In short, as above, so below, as reflected in a book I'm currently reading called The One, the Three and the Many: God, Creation and the Culture of Modernity. It contains nothing we haven't discussed on many occasions, but as usual, it's always nice to have some intellectual backup from a venerable source.

If I understand the debate correctly, some folks limit the economic Trinity to telling us everything we need to know herebelow for our own salvation, but hesitate to say it reveals anything about reality per se or  about the Godhead itself thereabove. 

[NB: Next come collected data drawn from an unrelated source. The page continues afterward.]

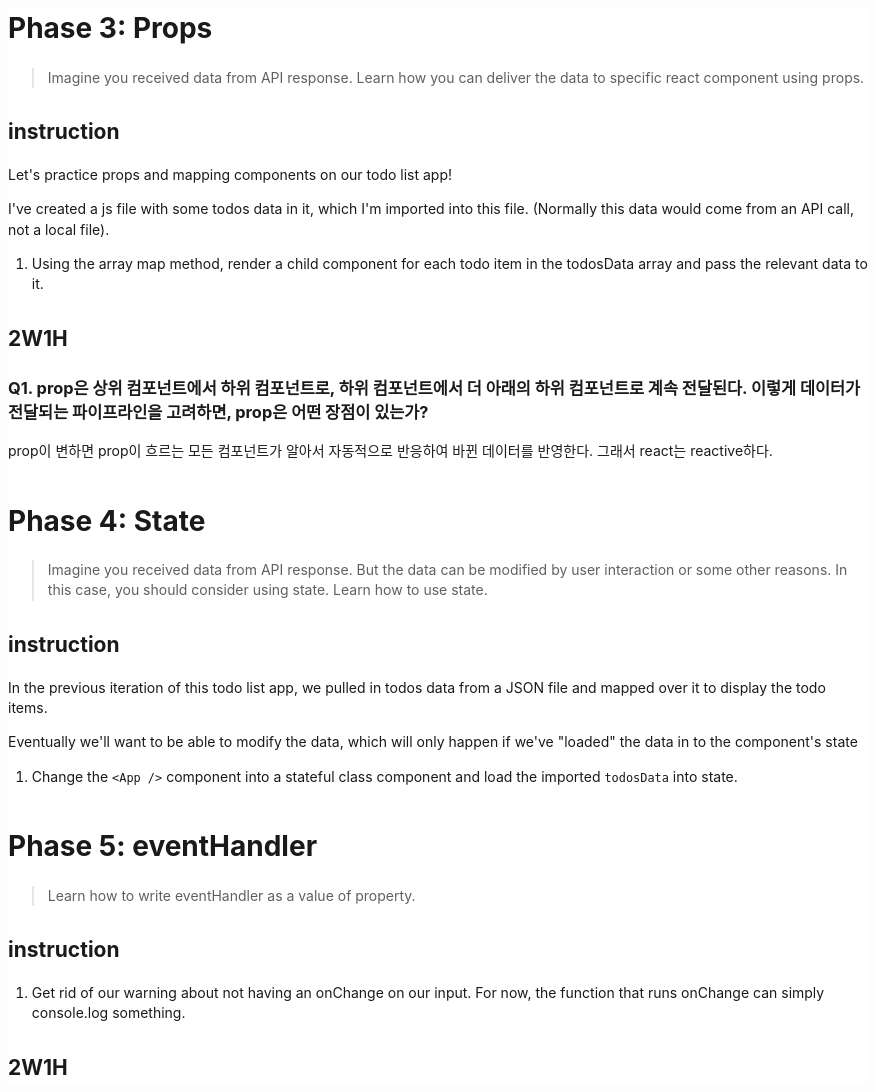 # Phase 3: Props 

> Imagine you received data from API response. Learn how you can deliver the data to specific react component using props.

## instruction

Let's practice props and mapping components on our todo list app!

I've created a js file with some todos data in it, which I'm imported into this file. (Normally this data would come from an API call, not a local file). 

1. Using the array map method, render a child component for each todo item in the todosData array and pass the relevant data to it.

## 2W1H

### Q1. prop은 상위 컴포넌트에서 하위 컴포넌트로, 하위 컴포넌트에서 더 아래의 하위 컴포넌트로 계속 전달된다. 이렇게 데이터가 전달되는 파이프라인을 고려하면, prop은 어떤 장점이 있는가?

prop이 변하면 prop이 흐르는 모든 컴포넌트가 알아서 자동적으로 반응하여 바뀐 데이터를 반영한다. 그래서 react는 reactive하다.

# Phase 4: State

> Imagine you received data from API response. But the data can be modified by user interaction or some other reasons. In this case, you should consider using state. Learn how to use state.

## instruction

In the previous iteration of this todo list app, we pulled in todos data from a JSON file and mapped over it to display the todo items.

Eventually we'll want to be able to modify the data, which will only happen if we've "loaded" the data in to the component's state

1. Change the `<App />` component into a stateful class component and load the imported `todosData` into state.

# Phase 5: eventHandler

> Learn how to write eventHandler as a value of property.

## instruction

1. Get rid of our warning about not having an onChange on our input. For now, the function that runs onChange can simply console.log something.

## 2W1H
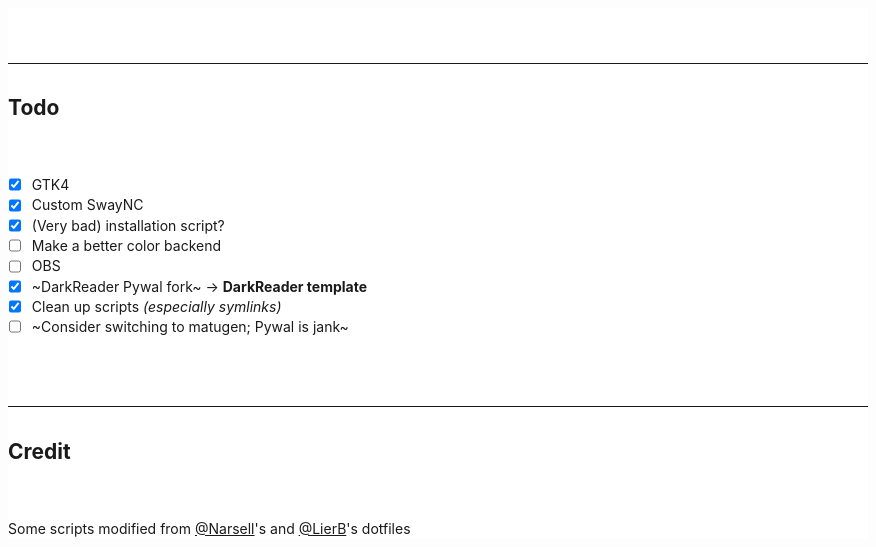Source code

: <br><br>

---

##  Todo
<br>

- [x] GTK4  
- [x] Custom SwayNC  
- [x] (Very bad) installation script?  
- [ ] Make a better color backend  
- [ ] OBS  
- [x] ~DarkReader Pywal fork~ → **DarkReader template**  
- [x] Clean up scripts *(especially symlinks)*  
- [ ] ~Consider switching to matugen; Pywal is jank~

<br><br>

---

##  Credit
<br>

Some scripts modified from [@Narsell](https://github.com/Narsell/dotfiles)'s and [@LierB](https://github.com/LierB/dotfiles)'s dotfiles
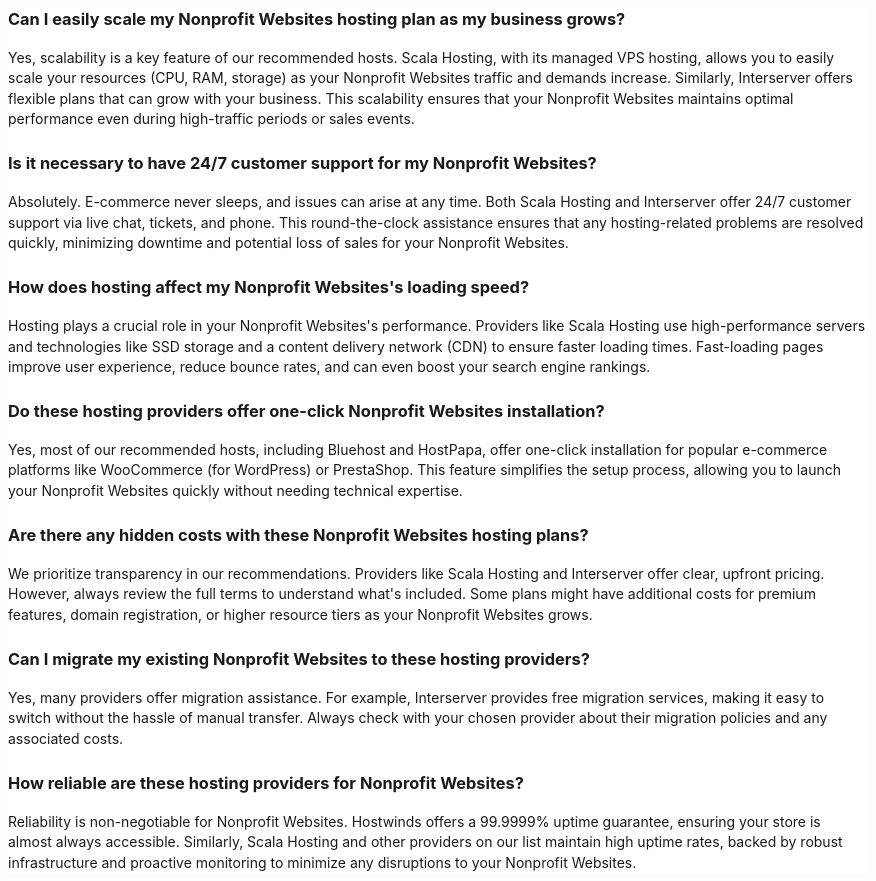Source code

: ### Can I easily scale my Nonprofit Websites hosting plan as my business grows? 
Yes, scalability is a key feature of our recommended hosts. Scala Hosting, with its managed VPS hosting, allows you to easily scale your resources (CPU, RAM, storage) as your Nonprofit Websites traffic and demands increase. Similarly, Interserver offers flexible plans that can grow with your business. This scalability ensures that your Nonprofit Websites maintains optimal performance even during high-traffic periods or sales events.

### Is it necessary to have 24/7 customer support for my Nonprofit Websites? 
Absolutely. E-commerce never sleeps, and issues can arise at any time. Both Scala Hosting and Interserver offer 24/7 customer support via live chat, tickets, and phone. This round-the-clock assistance ensures that any hosting-related problems are resolved quickly, minimizing downtime and potential loss of sales for your Nonprofit Websites.

### How does hosting affect my Nonprofit Websites's loading speed? 
Hosting plays a crucial role in your Nonprofit Websites's performance. Providers like Scala Hosting use high-performance servers and technologies like SSD storage and a content delivery network (CDN) to ensure faster loading times. Fast-loading pages improve user experience, reduce bounce rates, and can even boost your search engine rankings.

### Do these hosting providers offer one-click Nonprofit Websites installation? 
Yes, most of our recommended hosts, including Bluehost and HostPapa, offer one-click installation for popular e-commerce platforms like WooCommerce (for WordPress) or PrestaShop. This feature simplifies the setup process, allowing you to launch your Nonprofit Websites quickly without needing technical expertise.

### Are there any hidden costs with these Nonprofit Websites hosting plans? 
We prioritize transparency in our recommendations. Providers like Scala Hosting and Interserver offer clear, upfront pricing. However, always review the full terms to understand what's included. Some plans might have additional costs for premium features, domain registration, or higher resource tiers as your Nonprofit Websites grows.

### Can I migrate my existing Nonprofit Websites to these hosting providers? 
Yes, many providers offer migration assistance. For example, Interserver provides free migration services, making it easy to switch without the hassle of manual transfer. Always check with your chosen provider about their migration policies and any associated costs.

### How reliable are these hosting providers for Nonprofit Websites? 
Reliability is non-negotiable for Nonprofit Websites. Hostwinds offers a 99.9999% uptime guarantee, ensuring your store is almost always accessible. Similarly, Scala Hosting and other providers on our list maintain high uptime rates, backed by robust infrastructure and proactive monitoring to minimize any disruptions to your Nonprofit Websites.
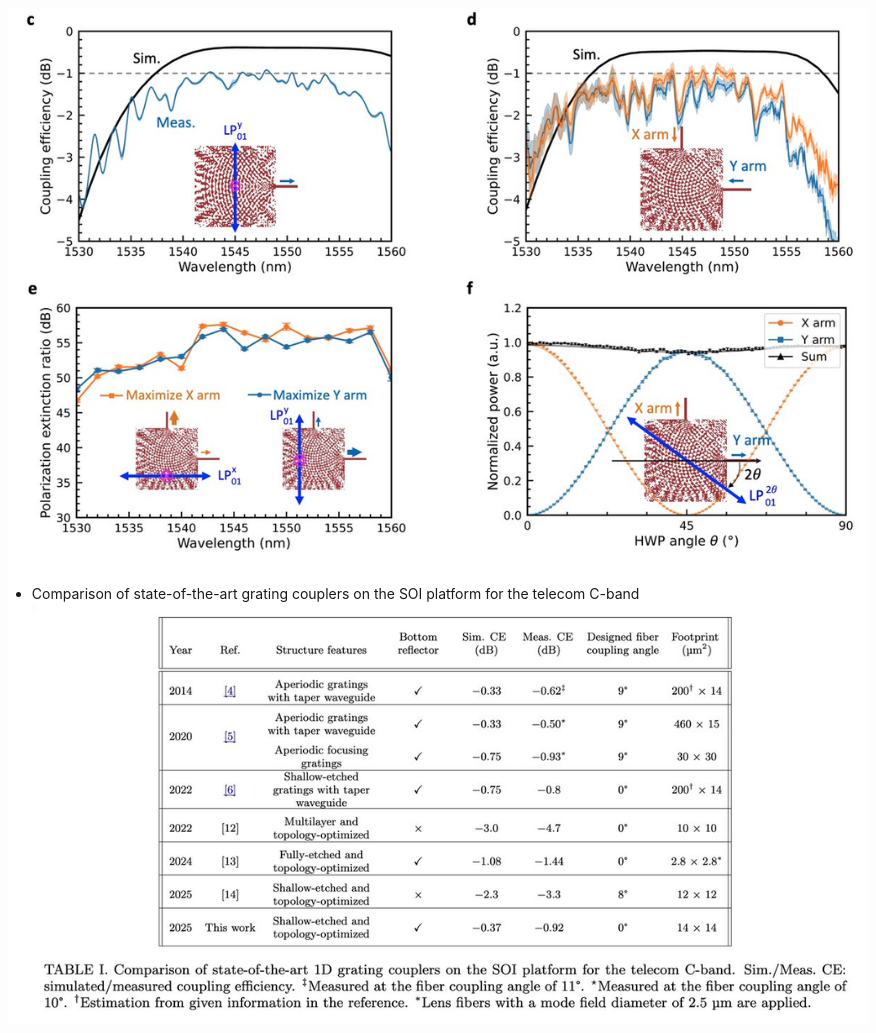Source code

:    ![20251020_144044_0.jpg](/assets/images/2025/20250305_20251027/20251020_144044_0.jpg)
   - Comparison of state-of-the-art grating couplers on the SOI platform for the telecom C-band
   ![20251020_144128_0.jpg](/assets/images/2025/20250305_20251027/20251020_144128_0.jpg)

I'm more in the camp that says that if God goes to all the time trouble to reveal the Trinity to us, it's about more than the salvation of our souls, rather, of our minds as well, teaching us how to properly think about both reality and about God, the former truly reflecting the latter.

But I'm going to give us all a break and end this post early, and pick up the thread -- or rags --  tomorrow.

1 comment:

Open Trench said...

Some say the first principle is ennui, into which God was born, and the creation of the cosmos God's response to ennui.

Boredom is a ubiquitous thing. It is thought that even the mineral kingdom is bored at times.

Some microbes are known to crave novel stimuli for absolutely no gain to their health or prosperity; certainly animals get bored. Leave you dog alone too long and you can see this first hand.

Anyhow, I myself don't buy ennui as Primitive before all else. Some have put that forward but I think its absurd. Why?